Aufgaben:
[1] Beantworten Sie anhand des Textes zur Komplexitätstheorie die folgenden Fragen:
(a) An welcher Universität hat Christoph vermutlich studiert?
(b) In welchem Fachgebiet kommt „Komplexität“ laut dem Text vor?
(c) Womit befassen sich die Kurse dieses Bereichs in erster Linie?
[2] Fassen Sie den Absatz des Textes zur Komplexitätstheorie, der mit „dann kommt“ beginnt, als knappe Liste zusammen.
[3] Führen Sie den Text zur Komplexitätstheorie im Anschluss an seinen letzten Satz weiter.

Textauszug:
Bei uns gibt es in der Tat auch in der Mathematik keinen Schwerpunkt der in Richtung Komplexitätstheorie geht.
Christoph hat glaube ich an der TU Darmstadt studiert. Wenn man sich die Fachgebiete in der Informatik dort anguckt...
https://www.informatik.tu-darmstadt.de/de/fachbereich/fachgebiete/
...dann kommt "Komplexität" nur in "Kryptographie und Komplexitätstheorie" vor. Die Kurse, die von diesem Bereich angeboten werden, befassen sich in erster Linie mit Krytographie. Wobei es dort jetzt wohl einen Kurs gibt, der entsprechend des Titels der Arbeitsgruppe beides behandelt.

In einem Datensatz aufgeführte Einträge:
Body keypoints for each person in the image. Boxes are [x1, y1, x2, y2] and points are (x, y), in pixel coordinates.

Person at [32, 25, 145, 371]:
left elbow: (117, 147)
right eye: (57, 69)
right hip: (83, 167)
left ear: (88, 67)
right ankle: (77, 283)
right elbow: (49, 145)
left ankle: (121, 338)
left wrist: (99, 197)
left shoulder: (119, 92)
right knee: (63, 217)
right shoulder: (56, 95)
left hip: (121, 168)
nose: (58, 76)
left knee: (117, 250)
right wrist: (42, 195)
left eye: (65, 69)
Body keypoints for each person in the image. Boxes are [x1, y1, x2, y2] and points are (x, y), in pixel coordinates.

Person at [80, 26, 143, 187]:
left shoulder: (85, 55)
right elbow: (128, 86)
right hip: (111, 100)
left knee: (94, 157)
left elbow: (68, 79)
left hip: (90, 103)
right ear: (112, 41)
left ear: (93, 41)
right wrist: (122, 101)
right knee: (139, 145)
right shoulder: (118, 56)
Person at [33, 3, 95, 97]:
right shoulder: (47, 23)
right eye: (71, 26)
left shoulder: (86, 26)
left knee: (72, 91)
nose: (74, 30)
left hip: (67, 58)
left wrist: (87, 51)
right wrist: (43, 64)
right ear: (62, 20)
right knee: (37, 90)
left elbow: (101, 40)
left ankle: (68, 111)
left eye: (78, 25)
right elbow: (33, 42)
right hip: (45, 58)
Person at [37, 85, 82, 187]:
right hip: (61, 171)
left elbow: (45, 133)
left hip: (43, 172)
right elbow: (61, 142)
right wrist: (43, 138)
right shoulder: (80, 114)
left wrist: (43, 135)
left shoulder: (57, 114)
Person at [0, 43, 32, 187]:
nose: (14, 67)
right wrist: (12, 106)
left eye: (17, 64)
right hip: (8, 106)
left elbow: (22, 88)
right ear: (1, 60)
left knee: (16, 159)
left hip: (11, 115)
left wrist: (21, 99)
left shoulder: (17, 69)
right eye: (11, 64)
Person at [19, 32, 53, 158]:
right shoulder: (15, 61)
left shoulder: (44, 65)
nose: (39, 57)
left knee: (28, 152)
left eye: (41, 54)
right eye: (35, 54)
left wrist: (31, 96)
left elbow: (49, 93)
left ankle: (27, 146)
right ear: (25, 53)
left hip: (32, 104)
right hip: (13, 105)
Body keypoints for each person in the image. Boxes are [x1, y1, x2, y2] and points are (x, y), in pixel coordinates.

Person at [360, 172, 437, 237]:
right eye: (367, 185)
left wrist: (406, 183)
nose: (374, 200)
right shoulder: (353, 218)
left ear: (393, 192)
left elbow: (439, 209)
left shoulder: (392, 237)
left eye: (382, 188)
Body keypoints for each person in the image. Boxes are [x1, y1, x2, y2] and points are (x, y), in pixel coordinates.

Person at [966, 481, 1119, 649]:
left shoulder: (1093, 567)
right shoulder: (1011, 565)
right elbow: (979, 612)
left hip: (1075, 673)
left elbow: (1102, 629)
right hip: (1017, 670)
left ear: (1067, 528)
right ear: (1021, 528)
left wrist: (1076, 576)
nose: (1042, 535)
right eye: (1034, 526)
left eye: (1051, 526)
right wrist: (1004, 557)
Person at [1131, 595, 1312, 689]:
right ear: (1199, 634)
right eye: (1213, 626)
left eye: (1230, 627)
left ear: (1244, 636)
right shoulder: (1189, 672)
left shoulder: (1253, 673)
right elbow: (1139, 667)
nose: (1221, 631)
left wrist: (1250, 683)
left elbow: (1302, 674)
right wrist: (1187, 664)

Lösungen:
[1]
(a) An der TU Darmstadt.
(b) In „Kryptographie und Komplexitätstheorie“.
(c) Mit Kryptographie.

[2]
- Unter den Fachgebieten taucht „Komplexität“ nur in „Kryptographie und Komplexitätstheorie“ auf.
- Die Kurse dieses Bereichs behandeln vor allem Kryptographie.
- Inzwischen gibt es offenbar einen Kurs, der entsprechend dem Namen der Arbeitsgruppe beide Themen behandelt.

[3]
Er hat allerdings innerhalb der Mathematik seinen Schwerpunkt auf Logik gesetzt. ...dann wären wir ungefähr bei den Lehrveranstaltungen da: http://www3.mathematik.tu-darmstadt.de/ags/ag-logik/lehre.html
Also: Zunächst gibt es da im Bachelor eine Vorlesung zu "Complexity theory" und dann gibt es im Masterstudium noch Veranstaltungen zu "Advanced Complexity Theory" und "Logic and Complexity".
Sieht für mich auf den ersten Blick so aus, als ob die Komplexitätstheorie dort stärker in der Mathematik vertreten ist. ...die Logik übrigens natürlich auch. Aber vielleicht habe ich bei der kurzen Suche auch etwas übersehen.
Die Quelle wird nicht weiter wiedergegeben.